PEDDARS WAY – late April 2016
DAY ONE
It’s not obvious from the road, the start of the Peddars Way. We whiz past it, then drive back and get out of the car and see the signpost – Icknield Way to south, Peddars Way north. So cheerio to Mike (thank you Mike!) and off we set.
The Peddars Way is a Roman road, marching from the middle of Norfolk near Thetford to the edge of the Wash. I don’t know what they called it, but by Tudor times it got its present name, presumably from the latin pedes, foot. Ann has arranged where we stay, and for the transfer of our bags by www.hikehelp.co.uk.
We start in the woodland of Knettishall Heath which is starting to green up. We are accompanied from here to the coast by two plants in bloom, ground ivy, and Alexanders – later I am thrilled to find it is named after Alexander the Great – he planted seeds on his expeditions east. Leaves, flowers and stalks are all edible. So, these handsome green umbels and glossy leaves, not natives, might have originated from seeds scattered by the Roman legionnaires, copying Alexander, so travellers could have some veg en route.
All is delicate new greenery, with the beauty of beech, and just a few bluebells, and stitchwort.

GIVEN MATERIAL |
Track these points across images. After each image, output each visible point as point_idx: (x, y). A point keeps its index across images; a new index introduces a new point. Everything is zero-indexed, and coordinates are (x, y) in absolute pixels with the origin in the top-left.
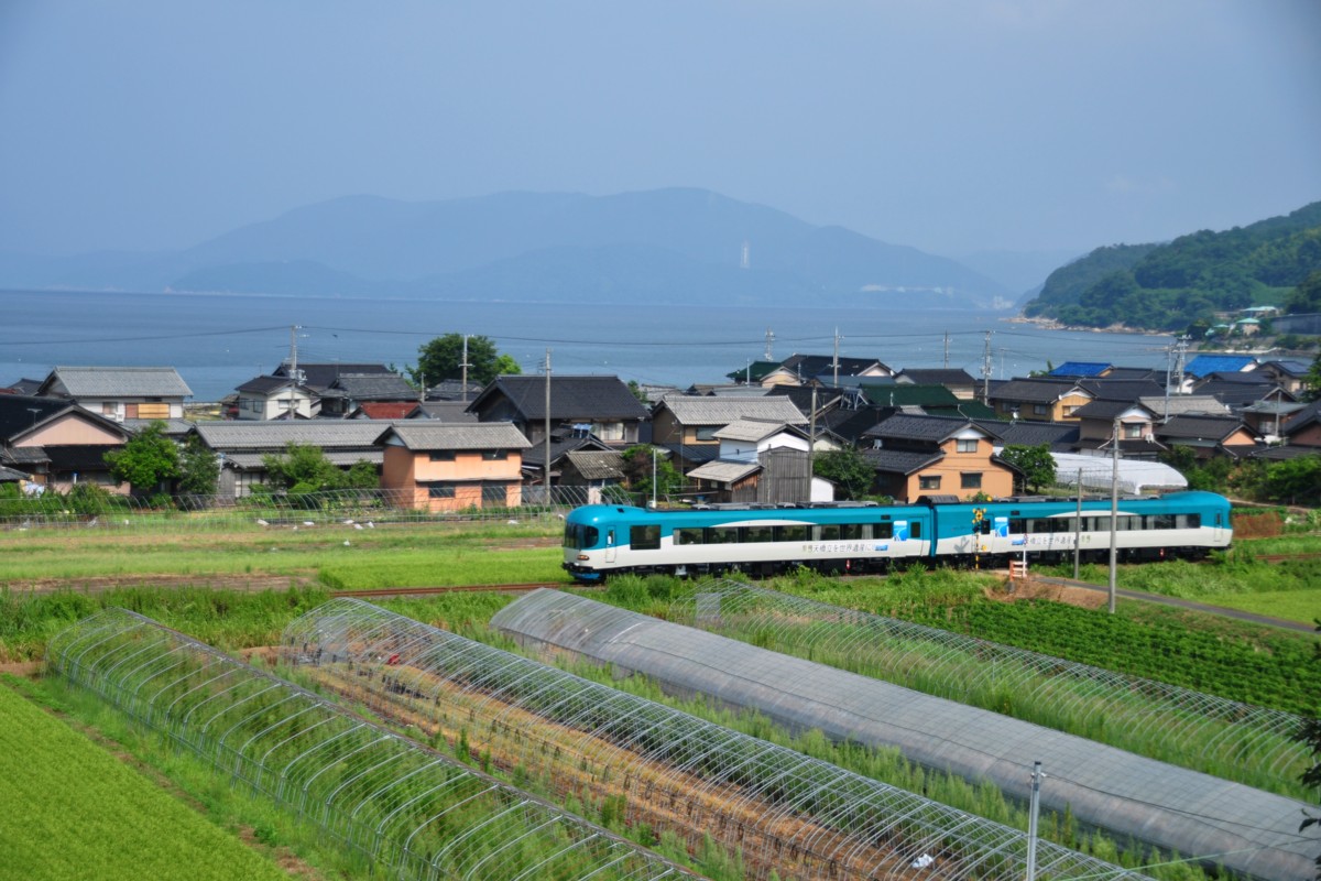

REQUIRED ACTION 1 |
Answer these questions from the Peddars Way account:
(a) According to the signpost, in which direction does the Peddars Way run?
(b) Between which two places does the Roman road run?
(c) In which woodland does the walk begin?
REQUIRED ACTION 2 |
Quote the Peddars Way account word for word, from "The Peddars Way is" up to and including "veg en route.".

YOUR RESPONSE 1 |
(a) North.
(b) From the middle of Norfolk near Thetford to the edge of the Wash.
(c) Knettishall Heath.

YOUR RESPONSE 2 |
The Peddars Way is a Roman road, marching from the middle of Norfolk near Thetford to the edge of the Wash. I don’t know what they called it, but by Tudor times it got its present name, presumably from the latin pedes, foot. Ann has arranged where we stay, and for the transfer of our bags by www.hikehelp.co.uk.
We start in the woodland of Knettishall Heath which is starting to green up. We are accompanied from here to the coast by two plants in bloom, ground ivy, and Alexanders – later I am thrilled to find it is named after Alexander the Great – he planted seeds on his expeditions east. Leaves, flowers and stalks are all edible. So, these handsome green umbels and glossy leaves, not natives, might have originated from seeds scattered by the Roman legionnaires, copying Alexander, so travellers could have some veg en route.